** Work order **
Anywhere the string "miestas" shows up in the listing below, copy the line it is in.

** Extracted material **
•••••

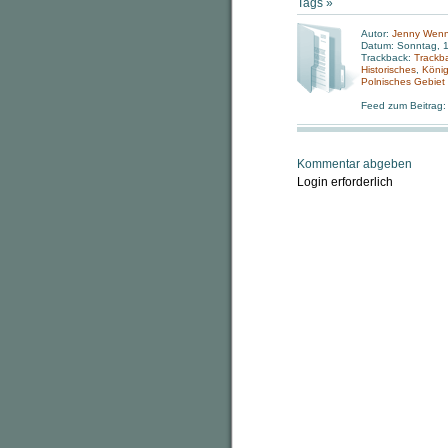
Tags »
Autor:
Jenny Wen
Datum: Sonntag, 1
Trackback:
Trackb
Historisches
,
König
Polnisches Gebiet
Feed zum Beitrag
Kommentar abgeben
Login erforderlich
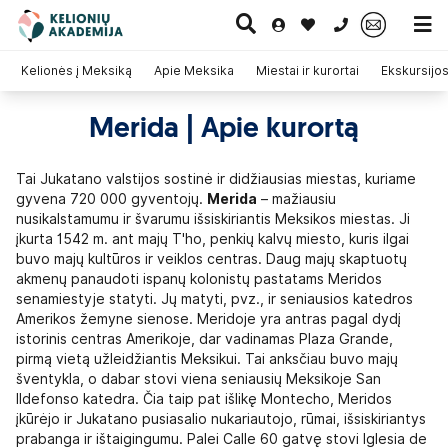
0 700 11007
Kelionės į Meksiką
Apie Meksika
Miestai ir kurortai
Ekskursijo
Merida | Apie kurortą
Paskutinė
Pažintinės
Egzotinės
Kruizai
minutė
kelionės
kelionės
Tai Jukatano valstijos sostinė ir didžiausias miestas, kuriame
gyvena 720 000 gyventojų.
Merida
– mažiausiu
nusikalstamumu ir švarumu išsiskiriantis Meksikos miestas. Ji
įkurta 1542 m. ant majų T'ho, penkių kalvų miesto, kuris ilgai
buvo majų kultūros ir veiklos centras. Daug majų skaptuotų
akmenų panaudoti ispanų kolonistų pastatams Meridos
senamiestyje statyti. Jų matyti, pvz., ir seniausios katedros
Amerikos žemyne sienose. Meridoje yra antras pagal dydį
istorinis centras Amerikoje, dar vadinamas Plaza Grande,
pirmą vietą užleidžiantis Meksikui. Tai anksčiau buvo majų
šventykla, o dabar stovi viena seniausių Meksikoje San
Ildefonso katedra. Čia taip pat išlikę Montecho, Meridos
įkūrėjo ir Jukatano pusiasalio nukariautojo, rūmai, išsiskiriantys
prabanga ir ištaigingumu. Palei Calle 60 gatvę stovi Iglesia de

•••••

** Answer to this problem **
Tai Jukatano valstijos sostinė ir didžiausias miestas, kuriame
nusikalstamumu ir švarumu išsiskiriantis Meksikos miestas. Ji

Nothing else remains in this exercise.